After the war, several thousand Jews settled in Zhitomir. In 1945, a local synagogue was officially registered, headed by Rabbi Motel Voshilo, and in 1955 the baking of matzo was organized. Some 14,800 Jews lived in Zhitomir by 1959. After the authorities closed the synagogue in 1963 the Jews held illegal prayer services in private dwellings; in 1975, with opening of the common city cemetery, burials in the Jewish cemetery were suspended. The synagogue was reopened in 1981.
A Jewish cultural and educational society was organized in Zhitomir in 1989, and at the beginning of the 1990s a Jewish Sunday school and an evening school were opened. In 1992, a Lubavitch community was officially registered. It united more than 100 faithful, obtained the return of the synagogue building, and organized a yeshiva, a school, a kindergarten, a library, and a dining hall. In the early 1990s, an information center was available for persons contemplating moving to Israel, a Shaḥar young persons’ club was established, and a local office of the Jewish Agency was opened. In 1996, the Joint Distribution Committee sponsored the establishment of the Ḥesed-Shelomoh welfare center. By 1997, about 5,500 Jews lived in Zhytomyr, including more than 2,300 pensioners.
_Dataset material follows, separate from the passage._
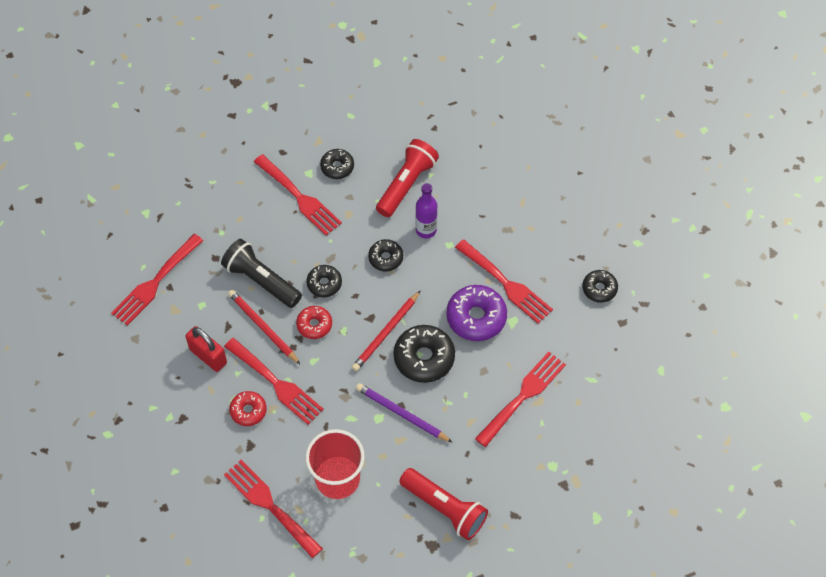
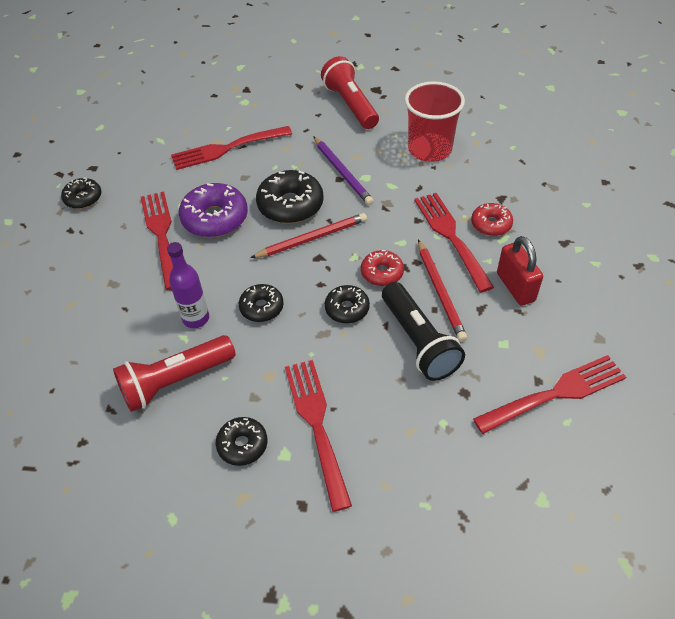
camera: 150 degrees left, 10 degrees down
(270, 505) = (501, 151): red fork -> none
A. A[vti]khai, “Zitomir (Sof),” Yalkut Vohlin 16–17 (1953): 25; Iosef Hukfeld, “Zitomir,” Yalkut Vohlin 6–7 (1947): 7–12; Efim Melamed, “K istorii poseleniia evreev v Zhitomire,” Materialy vos’moi ezhegodnoi mezhdunarodnoi konferentsii po iudaike 8 (2001): 206–213; Efim Melamed, “The Zhitomir Rabbinical School: New Materials and Perspectives,” Polin 14 (2001): 105–115; Mendel Osherowitch, “Zhitomir,” in Shtet un shtetlekh in Ukraine, vol. 1, pp. 269–278 (New York, 1948); Iosef Tabachnik, “Shilton Petlura be-Zitomir,” Yalkut Vohlin 21 (1967): 6–8; Iosef Tabachnik, “Kibush ha-‘ir be-yade ha-polanim. Pirke Zitomir,” Yalkut Vohlin 22 (1967): 5–6; Iosef Tabachnik, “Yeme ha-sho’ah be-Zitomir,” Yalkut Vohlin 23 (1968): 10–11; Yizkor dem andeynken Zshitomirer kdoyshim (New York, 1921).